The ash could have affected the soil pH too, I'd suspect. The soil pH, in turn, could have altered the solubility of the existing minerals in the soil, causing further changes in trace elements absorbed into crops like wheat.

My guess is that there wouldn't be much ash stuck to the actual wheat kernels, and the threshing process would take care of it. The cows or whatever animals get the chaff and straw would be the ones eating the ash. Nom nom nom.

Ellery, I think they measured soil pH, but without going back to the library to look I can't remember whether it changed much or not. They did speculate that changes to soil albedo (and therefore soil temperature) might have affected the plants' development as well.

Yeah, an albedo change -- I wouldn't have thought of that!

On a related note, when I teach my "electron microprobe analysis and its use in geology" course, the students are surprised and amused to see that one of the first week's readings is titled Electron Microprobe Analysis of Minerals in Barley and Malt Tissues. When I first came across that article, I knew that it had to go in my course packet.

Absolutely -- the authors analyzed barley as it was steeped, malted, and kilned for beer. It was in the Journal of Food Science (1976, vol 41, pp 1024-1028).

"But before they could get to this conclusion, they had to carefully wash all the tiny bits of ash off the wheat. "
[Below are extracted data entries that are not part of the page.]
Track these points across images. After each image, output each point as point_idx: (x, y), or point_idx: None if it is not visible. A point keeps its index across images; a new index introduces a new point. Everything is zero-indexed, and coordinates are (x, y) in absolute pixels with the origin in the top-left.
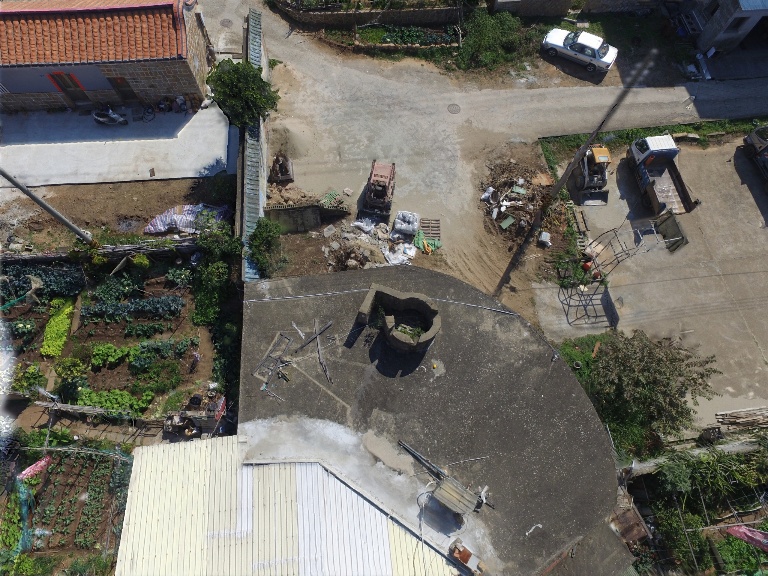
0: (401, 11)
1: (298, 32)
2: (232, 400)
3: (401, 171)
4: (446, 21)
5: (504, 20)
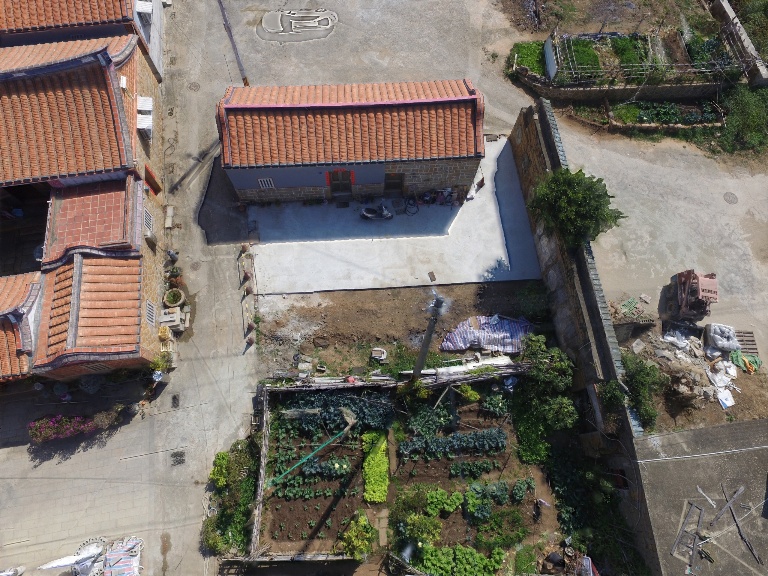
0: (657, 87)
1: None
2: (625, 573)
3: None
4: (698, 96)
5: (767, 97)
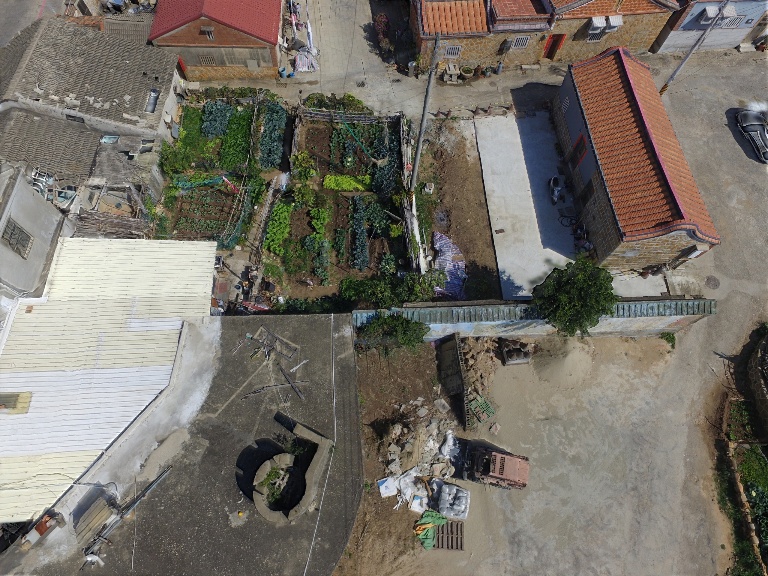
0: None
1: (729, 366)
2: None
3: (532, 500)
4: None
5: None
Although this was their method, they probably didn't have to do it this way. They could have also measured an element known to be biologically incompatable (e.g. Zr), determined the S/Zr ratio in the ash, and then done a correction based on the Zr content of the wheat, which can safely be attributed to the silicate portion.

That's how we recommended biologists correct for the glass slide when they were analyzing chopped brain thin sections etc for heavy metal contamintation.

Lab Lemming wrote: "...They could have also measured an element known to be biologically incompatable (e.g. Zr), determined the S/Zr ratio in the ash, and then done a correction based on the Zr content of the wheat, which can safely be attributed to the silicate portion..."

That's a clever trick I'll have to remember, but it does require two accurate measurements, not just one. It depends if they were more confident in their ability either to clean the wheat thoroughly or to analyze both the ash and the wheat accurately.

Well, ICP didn't exist back then, so low level Zr detection might have actually been tricky. Maybe I should do a blog post on the methodology of quantifying 'clean'...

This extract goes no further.